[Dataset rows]
# # # # #

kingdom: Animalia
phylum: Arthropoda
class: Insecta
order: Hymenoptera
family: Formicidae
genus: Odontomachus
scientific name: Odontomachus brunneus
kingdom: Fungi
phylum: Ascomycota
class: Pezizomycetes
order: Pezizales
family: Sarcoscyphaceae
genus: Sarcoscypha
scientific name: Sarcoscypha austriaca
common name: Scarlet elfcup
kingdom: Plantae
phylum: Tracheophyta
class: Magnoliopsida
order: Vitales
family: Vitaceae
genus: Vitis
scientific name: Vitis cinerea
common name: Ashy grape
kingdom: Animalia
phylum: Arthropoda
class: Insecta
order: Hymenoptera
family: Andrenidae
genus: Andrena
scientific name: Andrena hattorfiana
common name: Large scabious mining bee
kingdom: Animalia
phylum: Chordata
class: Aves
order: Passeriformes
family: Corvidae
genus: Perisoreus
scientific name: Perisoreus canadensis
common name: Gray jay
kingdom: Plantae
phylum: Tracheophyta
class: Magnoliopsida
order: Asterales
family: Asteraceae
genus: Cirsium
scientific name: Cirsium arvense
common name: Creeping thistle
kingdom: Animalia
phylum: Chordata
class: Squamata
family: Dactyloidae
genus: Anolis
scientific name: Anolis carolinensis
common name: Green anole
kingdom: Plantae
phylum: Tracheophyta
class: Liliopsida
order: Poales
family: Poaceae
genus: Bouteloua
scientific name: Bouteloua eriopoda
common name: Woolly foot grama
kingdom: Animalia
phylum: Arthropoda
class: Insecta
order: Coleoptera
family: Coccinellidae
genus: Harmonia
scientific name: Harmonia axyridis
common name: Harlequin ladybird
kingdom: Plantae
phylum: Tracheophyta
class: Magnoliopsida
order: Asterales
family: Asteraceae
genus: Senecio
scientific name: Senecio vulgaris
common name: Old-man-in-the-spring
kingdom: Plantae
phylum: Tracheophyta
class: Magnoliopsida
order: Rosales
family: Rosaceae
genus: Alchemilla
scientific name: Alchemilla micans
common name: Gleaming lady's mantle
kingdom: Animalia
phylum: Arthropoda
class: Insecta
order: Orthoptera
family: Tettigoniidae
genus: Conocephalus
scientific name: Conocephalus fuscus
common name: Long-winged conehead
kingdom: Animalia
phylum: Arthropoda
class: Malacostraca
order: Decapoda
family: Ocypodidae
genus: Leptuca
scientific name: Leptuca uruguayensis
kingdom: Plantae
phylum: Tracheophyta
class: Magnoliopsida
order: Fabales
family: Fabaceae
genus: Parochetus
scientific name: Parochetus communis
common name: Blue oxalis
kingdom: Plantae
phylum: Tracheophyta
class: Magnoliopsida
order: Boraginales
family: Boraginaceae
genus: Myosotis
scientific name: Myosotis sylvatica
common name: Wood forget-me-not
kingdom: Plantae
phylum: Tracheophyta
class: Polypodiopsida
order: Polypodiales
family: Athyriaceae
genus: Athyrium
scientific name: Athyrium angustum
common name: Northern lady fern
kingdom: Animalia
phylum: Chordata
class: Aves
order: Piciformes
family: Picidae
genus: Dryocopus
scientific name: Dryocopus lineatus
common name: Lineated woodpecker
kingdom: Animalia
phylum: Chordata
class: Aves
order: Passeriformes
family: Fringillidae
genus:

# # # # #

Print the listing above line for line, without changing anything.

__CORRECT RESULT__.
kingdom: Animalia
phylum: Arthropoda
class: Insecta
order: Hymenoptera
family: Formicidae
genus: Odontomachus
scientific name: Odontomachus brunneus
kingdom: Fungi
phylum: Ascomycota
class: Pezizomycetes
order: Pezizales
family: Sarcoscyphaceae
genus: Sarcoscypha
scientific name: Sarcoscypha austriaca
common name: Scarlet elfcup
kingdom: Plantae
phylum: Tracheophyta
class: Magnoliopsida
order: Vitales
family: Vitaceae
genus: Vitis
scientific name: Vitis cinerea
common name: Ashy grape
kingdom: Animalia
phylum: Arthropoda
class: Insecta
order: Hymenoptera
family: Andrenidae
genus: Andrena
scientific name: Andrena hattorfiana
common name: Large scabious mining bee
kingdom: Animalia
phylum: Chordata
class: Aves
order: Passeriformes
family: Corvidae
genus: Perisoreus
scientific name: Perisoreus canadensis
common name: Gray jay
kingdom: Plantae
phylum: Tracheophyta
class: Magnoliopsida
order: Asterales
family: Asteraceae
genus: Cirsium
scientific name: Cirsium arvense
common name: Creeping thistle
kingdom: Animalia
phylum: Chordata
class: Squamata
family: Dactyloidae
genus: Anolis
scientific name: Anolis carolinensis
common name: Green anole
kingdom: Plantae
phylum: Tracheophyta
class: Liliopsida
order: Poales
family: Poaceae
genus: Bouteloua
scientific name: Bouteloua eriopoda
common name: Woolly foot grama
kingdom: Animalia
phylum: Arthropoda
class: Insecta
order: Coleoptera
family: Coccinellidae
genus: Harmonia
scientific name: Harmonia axyridis
common name: Harlequin ladybird
kingdom: Plantae
phylum: Tracheophyta
class: Magnoliopsida
order: Asterales
family: Asteraceae
genus: Senecio
scientific name: Senecio vulgaris
common name: Old-man-in-the-spring
kingdom: Plantae
phylum: Tracheophyta
class: Magnoliopsida
order: Rosales
family: Rosaceae
genus: Alchemilla
scientific name: Alchemilla micans
common name: Gleaming lady's mantle
kingdom: Animalia
phylum: Arthropoda
class: Insecta
order: Orthoptera
family: Tettigoniidae
genus: Conocephalus
scientific name: Conocephalus fuscus
common name: Long-winged conehead
kingdom: Animalia
phylum: Arthropoda
class: Malacostraca
order: Decapoda
family: Ocypodidae
genus: Leptuca
scientific name: Leptuca uruguayensis
kingdom: Plantae
phylum: Tracheophyta
class: Magnoliopsida
order: Fabales
family: Fabaceae
genus: Parochetus
scientific name: Parochetus communis
common name: Blue oxalis
kingdom: Plantae
phylum: Tracheophyta
class: Magnoliopsida
order: Boraginales
family: Boraginaceae
genus: Myosotis
scientific name: Myosotis sylvatica
common name: Wood forget-me-not
kingdom: Plantae
phylum: Tracheophyta
class: Polypodiopsida
order: Polypodiales
family: Athyriaceae
genus: Athyrium
scientific name: Athyrium angustum
common name: Northern lady fern
kingdom: Animalia
phylum: Chordata
class: Aves
order: Piciformes
family: Picidae
genus: Dryocopus
scientific name: Dryocopus lineatus
common name: Lineated woodpecker
kingdom: Animalia
phylum: Chordata
class: Aves
order: Passeriformes
family: Fringillidae
genus:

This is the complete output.